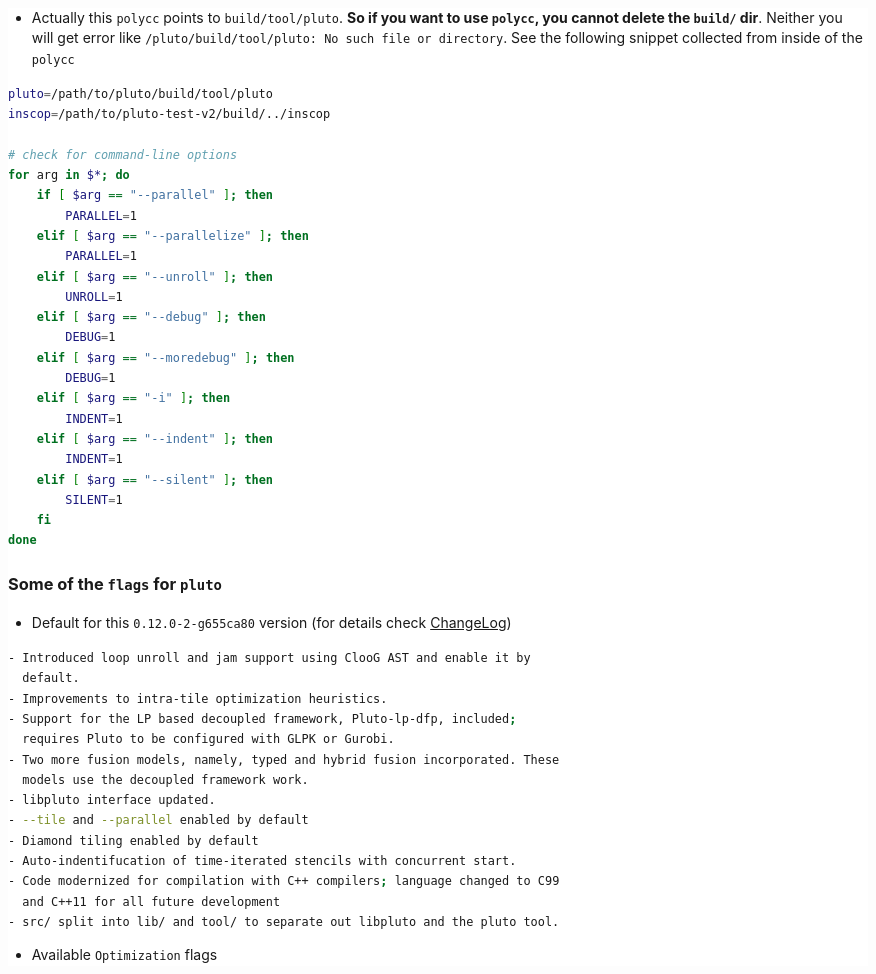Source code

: - Actually this `polycc` points to `build/tool/pluto`. **So if you want to use `polycc`, you cannot delete the `build/` dir**. Neither you will get error like `/pluto/build/tool/pluto: No such file or directory`. See the following snippet collected from inside of the `polycc`

```sh
pluto=/path/to/pluto/build/tool/pluto
inscop=/path/to/pluto-test-v2/build/../inscop

# check for command-line options
for arg in $*; do
    if [ $arg == "--parallel" ]; then
        PARALLEL=1
    elif [ $arg == "--parallelize" ]; then
        PARALLEL=1
    elif [ $arg == "--unroll" ]; then
        UNROLL=1
    elif [ $arg == "--debug" ]; then
        DEBUG=1
    elif [ $arg == "--moredebug" ]; then
        DEBUG=1
    elif [ $arg == "-i" ]; then
        INDENT=1
    elif [ $arg == "--indent" ]; then
        INDENT=1
    elif [ $arg == "--silent" ]; then
        SILENT=1
    fi
done

```

### Some of the `flags` for `pluto`

- Default for this `0.12.0-2-g655ca80` version (for details check [ChangeLog](ChangeLog))

```sh
- Introduced loop unroll and jam support using ClooG AST and enable it by
  default.
- Improvements to intra-tile optimization heuristics.
- Support for the LP based decoupled framework, Pluto-lp-dfp, included;
  requires Pluto to be configured with GLPK or Gurobi.
- Two more fusion models, namely, typed and hybrid fusion incorporated. These
  models use the decoupled framework work.
- libpluto interface updated.
- --tile and --parallel enabled by default
- Diamond tiling enabled by default
- Auto-indentifucation of time-iterated stencils with concurrent start.
- Code modernized for compilation with C++ compilers; language changed to C99
  and C++11 for all future development
- src/ split into lib/ and tool/ to separate out libpluto and the pluto tool.
```

- Available `Optimization` flags
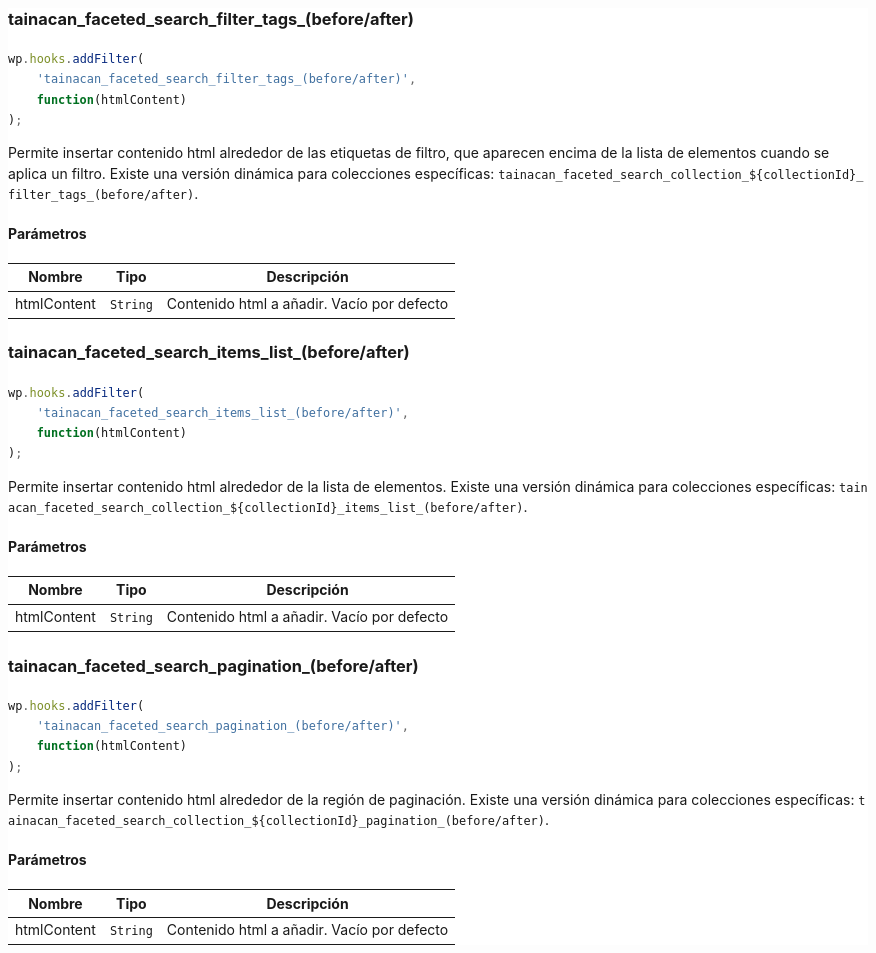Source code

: ### tainacan_faceted_search_filter_tags\_(before/after)

```js
wp.hooks.addFilter(
    'tainacan_faceted_search_filter_tags_(before/after)',
    function(htmlContent)
);
```

Permite insertar contenido html alrededor de las etiquetas de filtro, que aparecen encima de la lista de elementos cuando se aplica un filtro. Existe una versión dinámica para colecciones específicas: `tainacan_faceted_search_collection_${collectionId}_filter_tags_(before/after)`.

#### Parámetros

| Nombre        | Tipo     | Descripción                             |
| ----------- | -------- | --------------------------------------- |
| htmlContent | `String` | Contenido html a añadir. Vacío por defecto |

### tainacan_faceted_search_items_list\_(before/after)

```js
wp.hooks.addFilter(
    'tainacan_faceted_search_items_list_(before/after)',
    function(htmlContent)
);
```

Permite insertar contenido html alrededor de la lista de elementos. Existe una versión dinámica para colecciones específicas: `tainacan_faceted_search_collection_${collectionId}_items_list_(before/after)`.

#### Parámetros

| Nombre        | Tipo     | Descripción                             |
| ----------- | -------- | --------------------------------------- |
| htmlContent | `String` | Contenido html a añadir. Vacío por defecto|

### tainacan_faceted_search_pagination\_(before/after)

```js
wp.hooks.addFilter(
    'tainacan_faceted_search_pagination_(before/after)',
    function(htmlContent)
);
```

Permite insertar contenido html alrededor de la región de paginación. Existe una versión dinámica para colecciones específicas: `tainacan_faceted_search_collection_${collectionId}_pagination_(before/after)`.

#### Parámetros

| Nombre        | Tipo     | Descripción                             |
| ----------- | -------- | --------------------------------------- |
| htmlContent | `String` | Contenido html a añadir. Vacío por defecto |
____
* Aim of the exercise: Among the records above, find the lines where the word "tool" appears and copy them.

* Reply to the task:
: - Actually this `polycc` points to `build/tool/pluto`. **So if you want to use `polycc`, you cannot delete the `build/` dir**. Neither you will get error like `/pluto/build/tool/pluto: No such file or directory`. See the following snippet collected from inside of the `polycc`
pluto=/path/to/pluto/build/tool/pluto
- src/ split into lib/ and tool/ to separate out libpluto and the pluto tool.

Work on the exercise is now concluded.